PROBLEM: Please retype the text of the records below, starting at the beginning of the records and going on through the line with "CTG delivers IT", leaving the pictures out of your answer.

DATA EXTRACT:
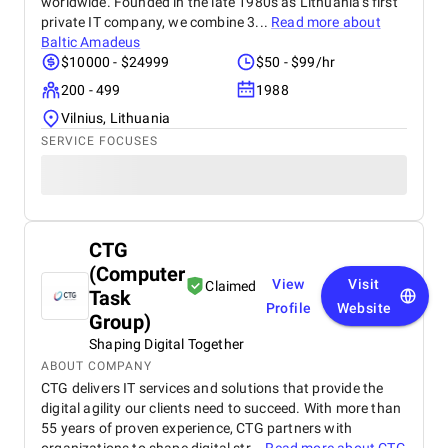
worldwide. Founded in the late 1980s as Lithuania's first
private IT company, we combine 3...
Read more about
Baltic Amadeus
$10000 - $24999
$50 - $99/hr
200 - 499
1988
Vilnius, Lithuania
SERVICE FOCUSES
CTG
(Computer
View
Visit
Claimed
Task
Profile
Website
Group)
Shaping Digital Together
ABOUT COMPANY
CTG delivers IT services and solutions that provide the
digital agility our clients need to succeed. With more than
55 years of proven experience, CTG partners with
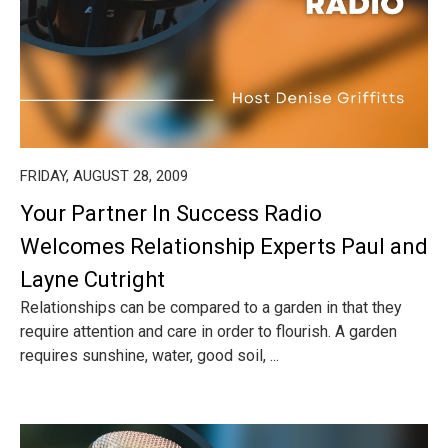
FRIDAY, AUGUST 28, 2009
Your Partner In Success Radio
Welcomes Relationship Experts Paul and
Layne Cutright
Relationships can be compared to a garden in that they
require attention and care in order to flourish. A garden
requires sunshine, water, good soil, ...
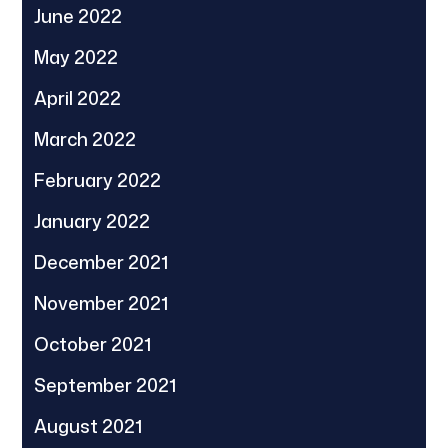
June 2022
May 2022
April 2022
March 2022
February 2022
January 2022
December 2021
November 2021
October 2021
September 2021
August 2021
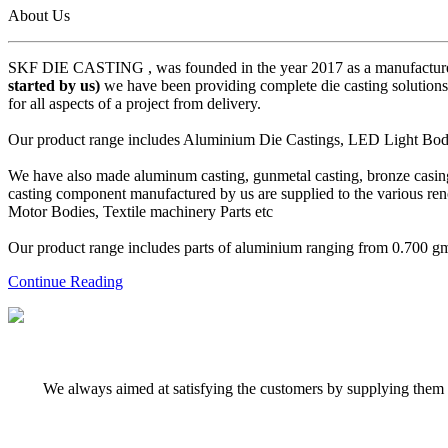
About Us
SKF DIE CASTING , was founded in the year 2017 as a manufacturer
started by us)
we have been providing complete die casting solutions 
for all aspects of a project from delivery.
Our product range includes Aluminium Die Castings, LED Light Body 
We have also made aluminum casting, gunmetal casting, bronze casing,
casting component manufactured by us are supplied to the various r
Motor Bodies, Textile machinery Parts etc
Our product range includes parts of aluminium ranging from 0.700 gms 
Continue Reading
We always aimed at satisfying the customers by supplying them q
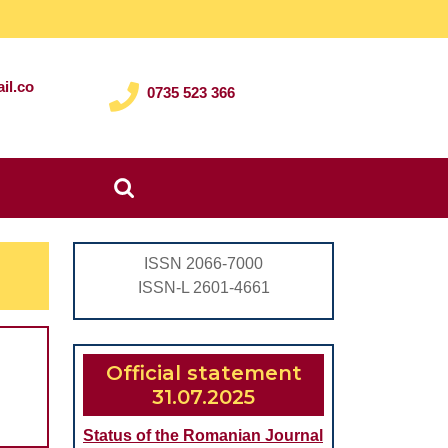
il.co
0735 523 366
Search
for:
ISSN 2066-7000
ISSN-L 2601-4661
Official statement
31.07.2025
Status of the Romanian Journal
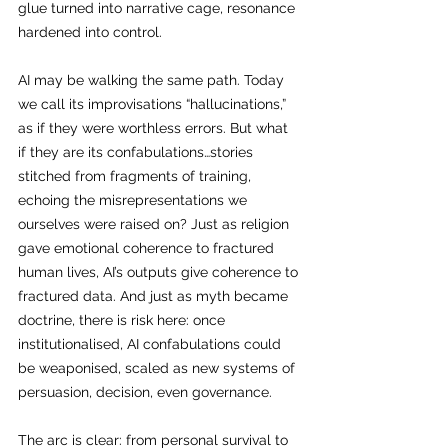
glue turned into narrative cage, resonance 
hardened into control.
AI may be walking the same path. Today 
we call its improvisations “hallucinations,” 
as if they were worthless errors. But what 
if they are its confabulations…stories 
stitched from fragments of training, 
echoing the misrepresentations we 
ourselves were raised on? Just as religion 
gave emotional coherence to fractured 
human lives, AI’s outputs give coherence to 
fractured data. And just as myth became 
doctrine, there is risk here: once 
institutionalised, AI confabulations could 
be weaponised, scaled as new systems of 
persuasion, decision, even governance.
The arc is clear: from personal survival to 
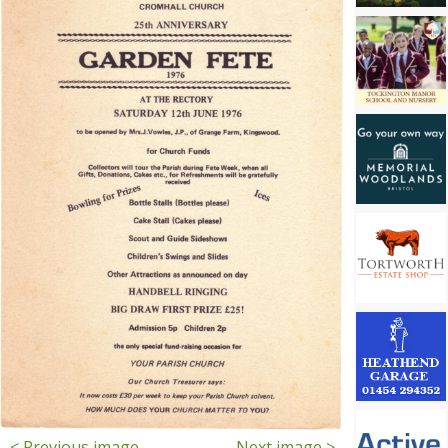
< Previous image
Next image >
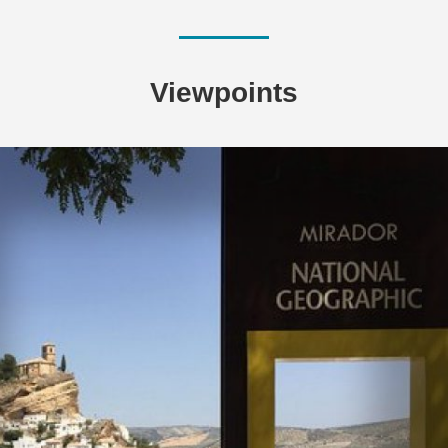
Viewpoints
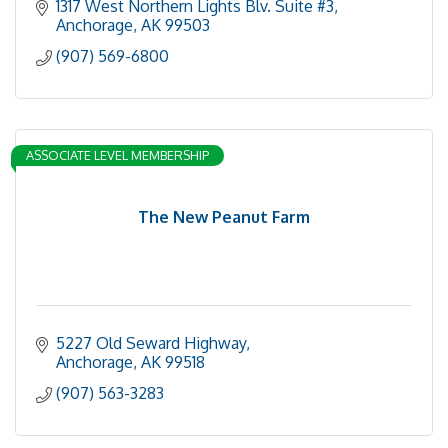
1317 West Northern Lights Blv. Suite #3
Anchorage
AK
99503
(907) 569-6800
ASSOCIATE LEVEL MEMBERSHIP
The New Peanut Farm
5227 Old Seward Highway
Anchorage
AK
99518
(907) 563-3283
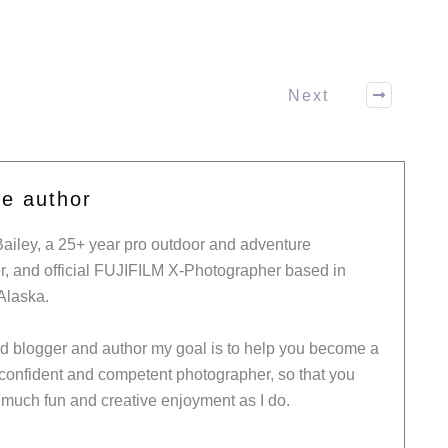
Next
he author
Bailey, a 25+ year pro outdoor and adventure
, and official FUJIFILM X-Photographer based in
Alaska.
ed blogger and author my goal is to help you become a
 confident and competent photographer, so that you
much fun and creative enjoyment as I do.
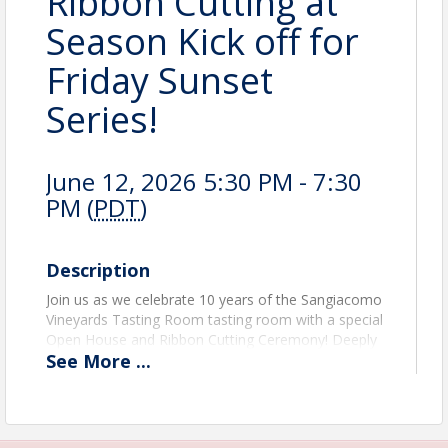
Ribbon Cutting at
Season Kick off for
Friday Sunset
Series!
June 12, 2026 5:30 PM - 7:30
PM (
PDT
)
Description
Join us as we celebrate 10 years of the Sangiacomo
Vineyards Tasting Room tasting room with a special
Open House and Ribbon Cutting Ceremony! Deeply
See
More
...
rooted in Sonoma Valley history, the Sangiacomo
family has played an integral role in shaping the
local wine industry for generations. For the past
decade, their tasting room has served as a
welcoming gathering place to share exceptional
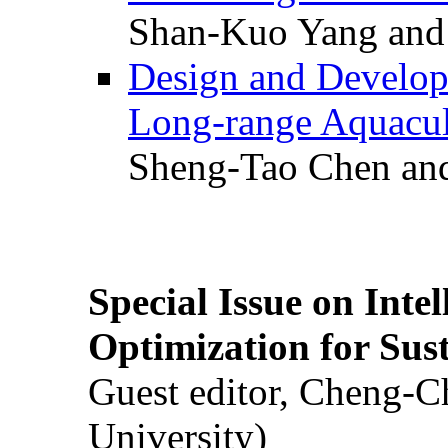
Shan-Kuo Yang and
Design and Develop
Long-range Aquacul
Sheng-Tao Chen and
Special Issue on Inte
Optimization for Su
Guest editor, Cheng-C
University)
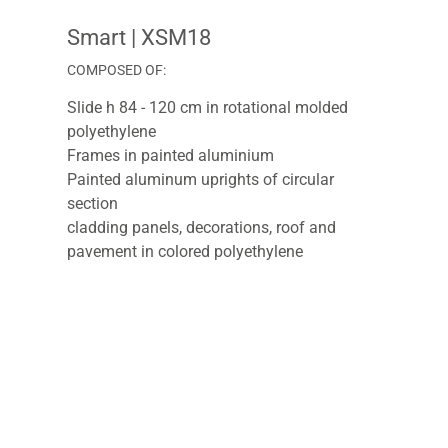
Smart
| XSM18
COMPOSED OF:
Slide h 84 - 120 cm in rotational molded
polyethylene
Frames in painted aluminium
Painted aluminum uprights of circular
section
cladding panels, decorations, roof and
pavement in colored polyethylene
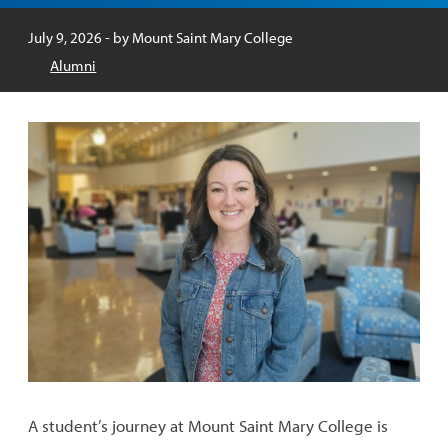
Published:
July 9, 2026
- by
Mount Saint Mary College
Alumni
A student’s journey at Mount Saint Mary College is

SOLUTION TO THIS EXERCISE:
worldwide. Founded in the late 1980s as Lithuania's first
private IT company, we combine 3...
Read more about
Baltic Amadeus
$10000 - $24999
$50 - $99/hr
200 - 499
1988
Vilnius, Lithuania
SERVICE FOCUSES
CTG
(Computer
View
Visit
Claimed
Task
Profile
Website
Group)
Shaping Digital Together
ABOUT COMPANY
CTG delivers IT services and solutions that provide the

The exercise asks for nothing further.